Revenant à Elvis Presley, Baz Luhrmann a livré l’une des clés du King en soulignant que «c’était quelqu’un d’éminemment spirituel, c’est pour cette raison que son grand amour musical a toujours été, au-dessus de n’importe quel autre genre, le gospel».
Et pour le réalisateur de productions désormais classiques comme «Moulin Rouge» ou «Roméo et Juliette», «Elvis se réinventait constamment parce qu’il était toujours à la recherche de lui-même. Il est né dans un milieu plus que modeste, a toujours eu honte que son père ait fait de la prison. Il a toujours éprouvé un grand vide, vide qu’il a tenté de combler en créant le personnage d’Elvis Presley.»
«Elvis» fait chanter et se trémousser le grand écran dès le 24 juin.

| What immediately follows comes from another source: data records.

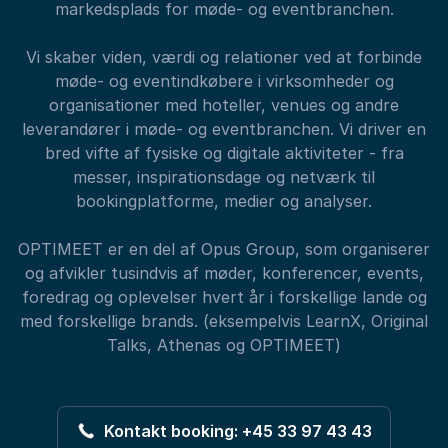
markedsplads for møde- og eventbranchen.
Vi skaber viden, værdi og relationer ved at forbinde
møde- og eventindkøbere i virksomheder og
organisationer med hoteller, venues og andre
leverandører i møde- og eventbranchen. Vi driver en
bred vifte af fysiske og digitale aktiviteter - fra
messer, inspirationsdage og netværk til
bookingplatforme, medier og analyser.
OPTIMEET er en del af Opus Group, som organiserer
og afvikler tusindvis af møder, konferencer, events,
foredrag og oplevelser hvert år i forskellige lande og
med forskellige brands. (eksempelvis LearnX, Original
Talks, Athenas og OPTIMEET)
Kontakt booking: +45 33 97 43 43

Austin Butler: faire revivre Elvis
«Je voulais absorber le plus d’informations possible sur Elvis et, heureusement, il y en a une quantité infinie», a immédiatement dit l’acteur qui s’est préparé à ce rôle pendant trois ans. Car, avant d’incarner le King, Austin Butler était connu pour une apparition rapide dans le «Il était une fois à Hollywood» de Quentin Tarantino. En entendant parler des auditions, il a fait connaître son intérêt, Denzel Washington s’est porté garant de lui puisqu’ils avaient tous deux été de la production «The Iceman Cometh» à Broadway en 2018 et il a chanté pour Baz Luhrmann.

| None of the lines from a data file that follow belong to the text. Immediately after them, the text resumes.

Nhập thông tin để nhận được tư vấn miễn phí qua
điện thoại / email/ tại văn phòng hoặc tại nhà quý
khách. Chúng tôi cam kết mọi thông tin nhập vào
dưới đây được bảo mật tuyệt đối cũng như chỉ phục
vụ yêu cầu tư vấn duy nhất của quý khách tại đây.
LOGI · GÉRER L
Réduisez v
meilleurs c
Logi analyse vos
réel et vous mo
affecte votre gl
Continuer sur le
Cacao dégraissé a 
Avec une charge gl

L’acteur de 30 ans l’a avoué sans ambages: «La chose la plus difficile dans ce rôle est qu’Elvis est une icône. Il a été, soit élevé au rang de dieu, soit au rang de wallpaper de la société. C’est pour cette raison que je voulais trouver son humanité et trouver un chemin à l’intérieur de sa psyché.» Austin Butler n’a, par contre, pas fait de compromis sur le fait de jouer Elvis «avec spontanéité», un équilibre complexe à trouver en raison de la nature même du personnage devenu légendaire de son vivant. «Je ne voulais tomber dans aucun des pièges de la caricature», a-t-il insisté.
Olivia DeJonge devient Priscilla
Olivia DeJonge ne savait pas grand-chose de Priscilla lorsqu’elle a été choisie pour incarner l’épouse puis la veuve du King.

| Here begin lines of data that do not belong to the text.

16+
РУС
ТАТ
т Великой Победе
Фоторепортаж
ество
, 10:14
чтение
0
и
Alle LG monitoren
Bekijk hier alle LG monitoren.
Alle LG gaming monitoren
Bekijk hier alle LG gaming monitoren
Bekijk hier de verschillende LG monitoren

«Je connaissais la photo d’eux deux à leur mariage. Dès que j’ai décroché le rôle, j’ai lu, écouté et visionné tout ce que je pouvais sur elle. Et j’ai parlé à toutes les personnes possibles. Trop souvent, lorsqu’on pense à Priscilla, on ne voit que sa beauté. Mais dans son livre, elle mentionne un homme un peu fou qui campait devant sa maison et indique qu’elle était prête à sortir et à lui sauter dessus, à se battre. Quelle incroyable dichotomie que cette femme! Une incroyable beauté qui n’avait pas peur de faire le coup de poing si cela était nécessaire.»
Depuis l’entrevue, la principale intéressée a vu «Elvis» et n’a eu que des commentaires élogieux. Signe que l’Australienne a su saisir l’essence de Priscilla.